◆ **EXERCISE**:
A single number is needed: how many lines of the data hold the word "down".

** Opening EXERCISE DATA block **

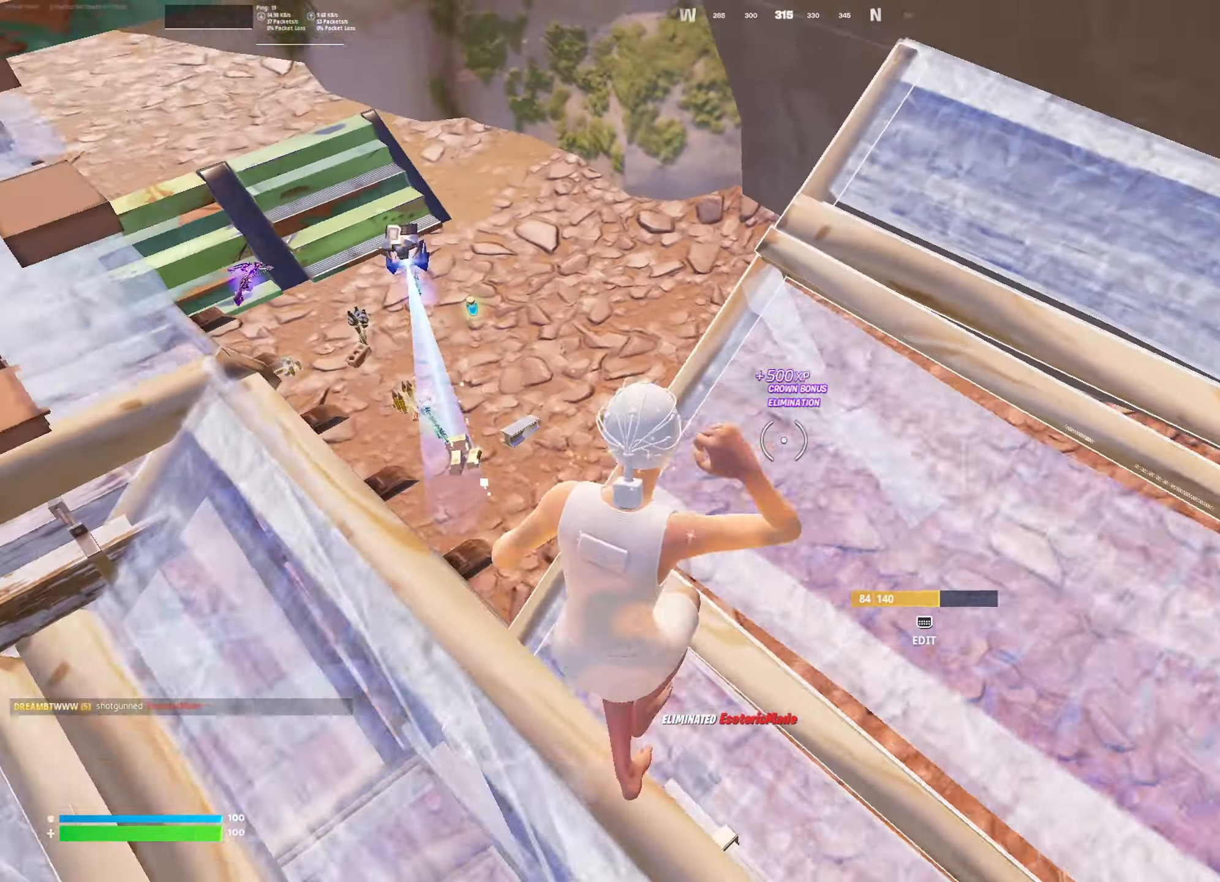
{"buttons": [], "left_stick": "up", "right_stick": "center", "events": [[134, "left_stick", "up"], [201, "R1", "down"], [284, "R1", "up"], [284, "right_stick", "center"], [351, "R1", "down"], [451, "R1", "up"]]}
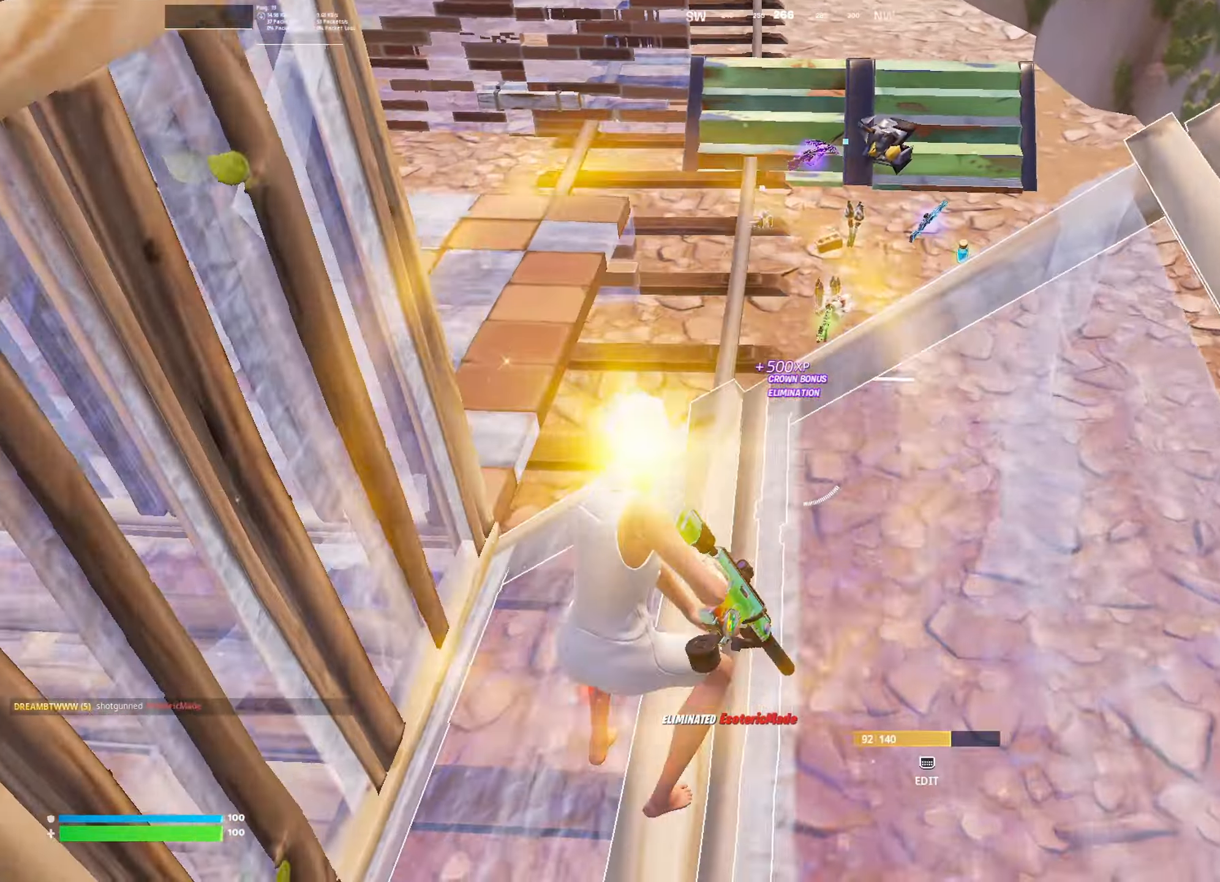
{"buttons": [], "left_stick": "up", "right_stick": "up", "events": [[100, "SQUARE", "down"], [167, "SQUARE", "up"], [233, "SQUARE", "down"], [317, "SQUARE", "up"], [350, "right_stick", "up"]]}
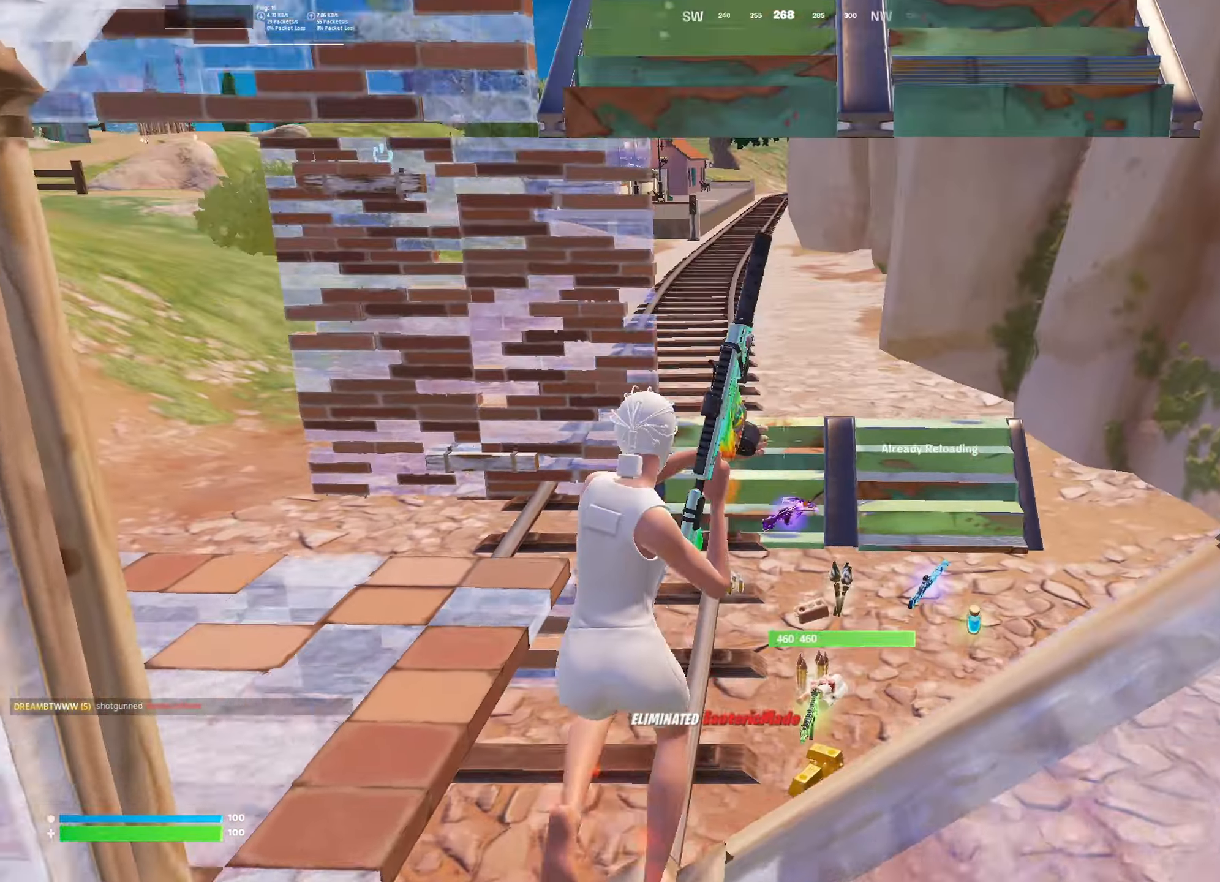
{"buttons": [], "left_stick": "up", "right_stick": "center", "events": [[50, "right_stick", "center"], [184, "left_stick", "up-right"], [351, "right_stick", "up"], [451, "right_stick", "center"], [501, "left_stick", "up"]]}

** Closing EXERCISE DATA block **

◆ **REPLY**:
2